DCASE 2021 任务3:多声声音事件定位和探测的分光同步特征 (DCASE 2021 Task 3: Spectrotemporally-aligned Features for Polyphonic Sound Event Localization and Detection) - 专知论文

会员服务 ·

0

估计/估计量 · 协方差矩阵 · Performer · MoDELS · 规范化的 ·

2021 年 6 月 29 日

DCASE 2021 Task 3: Spectrotemporally-aligned Features for Polyphonic Sound Event Localization and Detection

翻译：DCASE 2021 任务3:多声声音事件定位和探测的分光同步特征

Thi Ngoc Tho Nguyen,Karn Watcharasupat,Ngoc Khanh Nguyen,Douglas L. Jones,Woon Seng Gan

from arxiv, 5 pages, Technical Report for DCASE 2021 Challenge Task 3

Sound event localization and detection consists of two subtasks which are sound event detection and direction-of-arrival estimation. While sound event detection mainly relies on time-frequency patterns to distinguish different sound classes, direction-of-arrival estimation uses magnitude or phase differences between microphones to estimate source directions. Therefore, it is often difficult to jointly train these two subtasks simultaneously. We propose a novel feature called spatial cue-augmented log-spectrogram (SALSA) with exact time-frequency mapping between the signal power and the source direction-of-arrival. The feature includes multichannel log-spectrograms stacked along with the estimated direct-to-reverberant ratio and a normalized version of the principal eigenvector of the spatial covariance matrix at each time-frequency bin on the spectrograms. Experimental results on the DCASE 2021 dataset for sound event localization and detection with directional interference showed that the deep learning-based models trained on this new feature outperformed the DCASE challenge baseline by a large margin. We combined several models with slightly different architectures that were trained on the new feature to further improve the system performances for the DCASE sound event localization and detection challenge.

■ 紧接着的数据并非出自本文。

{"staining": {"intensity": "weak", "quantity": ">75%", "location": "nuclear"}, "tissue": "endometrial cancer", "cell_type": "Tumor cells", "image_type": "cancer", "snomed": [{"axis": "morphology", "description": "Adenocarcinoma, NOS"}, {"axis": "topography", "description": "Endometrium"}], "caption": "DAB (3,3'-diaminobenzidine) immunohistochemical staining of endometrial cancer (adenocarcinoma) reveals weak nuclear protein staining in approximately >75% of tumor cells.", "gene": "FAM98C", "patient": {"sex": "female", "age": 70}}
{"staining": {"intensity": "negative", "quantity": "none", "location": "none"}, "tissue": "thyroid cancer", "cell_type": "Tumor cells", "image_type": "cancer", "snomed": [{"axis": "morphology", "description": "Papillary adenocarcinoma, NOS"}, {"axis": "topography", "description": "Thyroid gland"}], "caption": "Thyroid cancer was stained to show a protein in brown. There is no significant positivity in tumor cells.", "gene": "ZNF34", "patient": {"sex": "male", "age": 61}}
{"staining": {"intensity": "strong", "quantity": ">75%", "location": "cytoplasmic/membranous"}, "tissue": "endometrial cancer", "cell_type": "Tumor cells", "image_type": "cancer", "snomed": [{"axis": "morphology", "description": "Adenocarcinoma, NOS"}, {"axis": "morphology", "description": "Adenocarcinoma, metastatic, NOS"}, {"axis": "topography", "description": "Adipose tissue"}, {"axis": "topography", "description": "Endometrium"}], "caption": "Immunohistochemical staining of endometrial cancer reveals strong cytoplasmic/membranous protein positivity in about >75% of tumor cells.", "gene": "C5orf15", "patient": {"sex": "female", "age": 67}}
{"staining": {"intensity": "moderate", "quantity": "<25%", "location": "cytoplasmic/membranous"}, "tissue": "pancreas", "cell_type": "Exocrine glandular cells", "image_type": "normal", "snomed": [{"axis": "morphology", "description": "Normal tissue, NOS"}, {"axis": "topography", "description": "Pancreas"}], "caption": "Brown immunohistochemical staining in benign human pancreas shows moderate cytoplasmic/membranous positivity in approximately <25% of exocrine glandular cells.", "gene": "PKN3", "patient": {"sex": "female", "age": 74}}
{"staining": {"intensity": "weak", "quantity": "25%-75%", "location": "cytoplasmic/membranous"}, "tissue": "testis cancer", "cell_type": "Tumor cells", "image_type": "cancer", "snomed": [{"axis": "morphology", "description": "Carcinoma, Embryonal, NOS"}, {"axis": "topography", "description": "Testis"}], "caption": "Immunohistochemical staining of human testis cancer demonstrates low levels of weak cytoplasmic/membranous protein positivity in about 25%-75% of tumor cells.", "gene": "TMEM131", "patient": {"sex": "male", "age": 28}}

翻译：正确事件本地化和探测由两个子任务组成,它们是健全的事件探测和抵达方向估计。健全的事件探测主要依靠时间频率模式来区分不同的声音类别,而抵达方向估计则使用麦克风之间的大小或相位差异来估计源方向。因此,往往难以同时对这两个子任务进行同步培训。我们提出了一个新颖的特征,即空间暗示增强的日志谱(SALSA),在信号功率和抵达源方向之间精确的时间频率绘图。功能包括多频道日志谱,与估计的直对视比率一起堆叠在一起,以及每个时频中每个时频中空间常变异矩阵主机的正常版本,用于光谱图。DCASE 2021 数据集的实验结果显示,就这个新特征所训练的深层次学习模型比DCASE挑战基线大边缘。我们将几个模型与稍有差异的图像元件组合起来,用于对新特征检测系统进行微不同的测试。我们把一些地方模型与地方性能模型结合起来,用来改进了对新特征的探测系统。

0

相关内容

估计/估计量

估计/估计量

【ETH】最新《几何数据分析》2020课程，附PPT下载

专知会员服务

45+阅读 · 2020年12月18日

纽约大学最新《语音识别Speech Recognition》2020课程，不可错过！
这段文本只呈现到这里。